Kate Atkinson is one of my favorite contemporary authors. This book is a companion novel to Life After Life, a work I keep mentally revisiting because of the way Atkinson treats time. A God in the Ruins follows Teddy, the brother of the main character in Life After Life. This novel also plays with time, treating it as a fluid that can flow in more than one direction. So while it is not completely accurate to say that it is set during World War II, a lot of the defining moments are. I cried at the end, and not just because I’m pregnant. If you like well-written books that play with literary conventions, read Atkinson. You won’t be disappointed.
Summer Sisters by Judy Blume
I had never read Judy Blume before this book, which just seems wrong. I wanted to read some good fiction as a break from some dense non-fiction, and I figured it was as good a time as any to see what all the fuss is about. Summer Sisters was the only one of her books that was available on the library’s e-book lending site. It was fun and fast. I’m looking forward to reading more of her oeuvre.

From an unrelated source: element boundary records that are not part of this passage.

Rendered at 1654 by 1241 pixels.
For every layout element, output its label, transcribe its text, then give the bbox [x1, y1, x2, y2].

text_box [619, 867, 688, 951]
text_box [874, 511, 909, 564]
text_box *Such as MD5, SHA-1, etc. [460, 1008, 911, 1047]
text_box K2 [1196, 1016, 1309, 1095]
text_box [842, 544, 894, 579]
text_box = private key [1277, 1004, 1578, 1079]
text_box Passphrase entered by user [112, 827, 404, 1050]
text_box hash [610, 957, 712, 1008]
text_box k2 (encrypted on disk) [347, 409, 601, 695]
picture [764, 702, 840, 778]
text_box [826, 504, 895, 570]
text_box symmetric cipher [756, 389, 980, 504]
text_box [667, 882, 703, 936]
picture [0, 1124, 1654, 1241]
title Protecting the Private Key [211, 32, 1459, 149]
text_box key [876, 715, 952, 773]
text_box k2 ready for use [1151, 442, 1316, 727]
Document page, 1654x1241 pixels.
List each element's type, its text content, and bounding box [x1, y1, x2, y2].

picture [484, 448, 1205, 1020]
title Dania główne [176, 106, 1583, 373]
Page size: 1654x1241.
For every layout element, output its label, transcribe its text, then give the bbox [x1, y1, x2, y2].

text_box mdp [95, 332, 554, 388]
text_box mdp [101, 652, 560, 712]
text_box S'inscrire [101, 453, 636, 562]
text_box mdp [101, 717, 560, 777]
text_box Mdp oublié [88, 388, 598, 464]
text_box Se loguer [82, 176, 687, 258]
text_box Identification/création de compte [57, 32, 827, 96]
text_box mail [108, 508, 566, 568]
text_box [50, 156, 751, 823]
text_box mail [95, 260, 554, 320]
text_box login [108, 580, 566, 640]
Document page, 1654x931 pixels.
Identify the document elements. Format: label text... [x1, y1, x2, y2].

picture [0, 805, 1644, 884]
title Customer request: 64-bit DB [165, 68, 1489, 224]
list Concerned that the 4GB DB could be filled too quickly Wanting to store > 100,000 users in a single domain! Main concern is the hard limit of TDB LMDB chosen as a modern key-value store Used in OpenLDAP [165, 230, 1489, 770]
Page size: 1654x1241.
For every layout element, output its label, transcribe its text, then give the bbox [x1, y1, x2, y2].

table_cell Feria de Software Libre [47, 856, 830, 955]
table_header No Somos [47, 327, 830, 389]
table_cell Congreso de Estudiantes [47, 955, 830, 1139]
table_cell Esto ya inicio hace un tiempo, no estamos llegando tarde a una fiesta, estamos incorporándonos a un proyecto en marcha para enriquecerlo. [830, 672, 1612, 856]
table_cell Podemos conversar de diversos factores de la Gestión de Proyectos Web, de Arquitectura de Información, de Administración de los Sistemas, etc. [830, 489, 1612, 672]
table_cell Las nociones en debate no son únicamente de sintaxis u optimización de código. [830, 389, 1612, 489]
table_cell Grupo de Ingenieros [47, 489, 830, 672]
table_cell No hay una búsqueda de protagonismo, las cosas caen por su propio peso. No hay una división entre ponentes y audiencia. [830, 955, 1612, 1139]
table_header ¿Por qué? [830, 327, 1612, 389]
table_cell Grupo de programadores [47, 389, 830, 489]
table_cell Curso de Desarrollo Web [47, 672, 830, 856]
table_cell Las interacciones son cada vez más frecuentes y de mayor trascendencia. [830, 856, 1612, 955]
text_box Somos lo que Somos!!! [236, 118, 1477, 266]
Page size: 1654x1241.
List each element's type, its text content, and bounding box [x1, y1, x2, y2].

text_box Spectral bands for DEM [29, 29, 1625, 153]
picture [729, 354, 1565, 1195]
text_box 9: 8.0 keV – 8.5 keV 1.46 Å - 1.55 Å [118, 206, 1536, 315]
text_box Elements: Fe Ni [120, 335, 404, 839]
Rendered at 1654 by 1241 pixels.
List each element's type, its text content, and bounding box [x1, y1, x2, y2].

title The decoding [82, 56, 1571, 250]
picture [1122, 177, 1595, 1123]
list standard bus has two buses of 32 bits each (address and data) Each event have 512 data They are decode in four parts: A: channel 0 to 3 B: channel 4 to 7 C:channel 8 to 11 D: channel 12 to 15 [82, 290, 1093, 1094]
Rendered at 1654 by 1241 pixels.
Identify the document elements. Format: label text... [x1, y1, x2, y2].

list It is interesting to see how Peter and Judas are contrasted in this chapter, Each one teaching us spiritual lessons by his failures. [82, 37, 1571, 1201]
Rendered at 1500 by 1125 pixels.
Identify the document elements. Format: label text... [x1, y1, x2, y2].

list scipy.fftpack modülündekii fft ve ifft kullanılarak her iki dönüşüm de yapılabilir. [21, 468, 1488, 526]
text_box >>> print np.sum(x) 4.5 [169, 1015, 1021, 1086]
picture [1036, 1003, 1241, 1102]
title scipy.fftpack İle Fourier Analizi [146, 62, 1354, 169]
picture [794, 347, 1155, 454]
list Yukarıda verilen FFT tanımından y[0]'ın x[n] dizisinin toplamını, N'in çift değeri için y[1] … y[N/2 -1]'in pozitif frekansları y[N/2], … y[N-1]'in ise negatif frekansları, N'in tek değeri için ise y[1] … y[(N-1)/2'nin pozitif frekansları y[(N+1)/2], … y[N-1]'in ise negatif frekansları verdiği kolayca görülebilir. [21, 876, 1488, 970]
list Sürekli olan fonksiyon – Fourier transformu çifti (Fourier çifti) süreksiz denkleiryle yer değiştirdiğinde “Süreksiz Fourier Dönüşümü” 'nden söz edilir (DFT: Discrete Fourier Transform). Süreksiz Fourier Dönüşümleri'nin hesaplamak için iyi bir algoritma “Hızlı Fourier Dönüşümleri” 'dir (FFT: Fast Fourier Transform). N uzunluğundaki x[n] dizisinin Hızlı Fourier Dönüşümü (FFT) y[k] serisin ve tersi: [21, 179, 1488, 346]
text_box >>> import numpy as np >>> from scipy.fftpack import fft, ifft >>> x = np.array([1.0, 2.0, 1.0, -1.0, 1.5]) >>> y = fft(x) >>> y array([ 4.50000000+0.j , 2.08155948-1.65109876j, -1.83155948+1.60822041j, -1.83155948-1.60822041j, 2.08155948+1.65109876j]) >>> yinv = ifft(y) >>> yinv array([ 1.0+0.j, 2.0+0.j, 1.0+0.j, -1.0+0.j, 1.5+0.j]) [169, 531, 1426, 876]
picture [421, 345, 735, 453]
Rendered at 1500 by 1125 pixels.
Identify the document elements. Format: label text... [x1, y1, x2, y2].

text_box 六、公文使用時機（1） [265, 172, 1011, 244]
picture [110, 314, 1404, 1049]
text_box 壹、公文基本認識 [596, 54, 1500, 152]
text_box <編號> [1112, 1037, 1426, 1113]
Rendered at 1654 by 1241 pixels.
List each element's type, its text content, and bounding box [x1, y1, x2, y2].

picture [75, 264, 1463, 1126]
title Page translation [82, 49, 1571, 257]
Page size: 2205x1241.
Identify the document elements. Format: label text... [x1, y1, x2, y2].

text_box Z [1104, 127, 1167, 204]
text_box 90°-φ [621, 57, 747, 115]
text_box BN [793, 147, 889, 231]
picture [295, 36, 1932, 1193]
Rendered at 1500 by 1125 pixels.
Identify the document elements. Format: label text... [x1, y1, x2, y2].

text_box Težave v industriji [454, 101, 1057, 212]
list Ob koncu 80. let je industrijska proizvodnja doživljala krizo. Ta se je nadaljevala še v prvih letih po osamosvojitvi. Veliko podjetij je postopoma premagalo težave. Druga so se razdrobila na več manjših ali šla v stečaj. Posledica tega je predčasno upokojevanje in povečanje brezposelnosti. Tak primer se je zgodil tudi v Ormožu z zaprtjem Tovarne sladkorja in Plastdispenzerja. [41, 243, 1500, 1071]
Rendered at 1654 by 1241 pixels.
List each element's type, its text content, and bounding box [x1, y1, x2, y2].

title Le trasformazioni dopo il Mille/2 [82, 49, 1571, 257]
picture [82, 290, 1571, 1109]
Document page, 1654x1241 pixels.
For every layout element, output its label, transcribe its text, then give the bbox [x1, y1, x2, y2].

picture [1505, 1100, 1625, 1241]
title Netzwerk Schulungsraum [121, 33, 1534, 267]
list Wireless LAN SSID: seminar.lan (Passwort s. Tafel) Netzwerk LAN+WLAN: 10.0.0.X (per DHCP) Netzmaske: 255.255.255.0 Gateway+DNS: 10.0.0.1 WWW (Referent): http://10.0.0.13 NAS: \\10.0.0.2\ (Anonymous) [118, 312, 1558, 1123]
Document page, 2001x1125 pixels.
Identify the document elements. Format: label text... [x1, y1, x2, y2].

The Life Changing Magic of Tidying Up by Marie Kondo
A couple of bloggers whom I follow talked glowingly about Kondo’s book. I’ve tried for a few years now to live a consciously well-edited life. My basic philosophy is to get rid of things that I don’t need and think hard about what I buy. Kondo reinforced some of my habits and provided some good tools for organizing what I chose to keep. I like her idea of deciding to keep things that spark joy and let the rest go. However, I don’t share her Shinto beliefs so the parts about animism didn’t resonate.
The Red Queen by Philippa Gregory
Some good historical fiction about the backstabbing, self-serving Plantagenets and the War of the Roses.
Uglies by Scott Westerfeld
It was nice to read a dystopian young adult novel that isn’t cut from the same cloth as Hunger Games (because it was written earlier). In this version of the future everybody is made “pretty” when they turn 16, which comes with consequences that they don’t realize. It had everything I like in my young adult fantasy novels–likable characters, a strong female lead, logical consequences and a premise that I am willing to suspend my disbelief for. I’m looking forward to reading the rest of the series when it’s my turn at the library.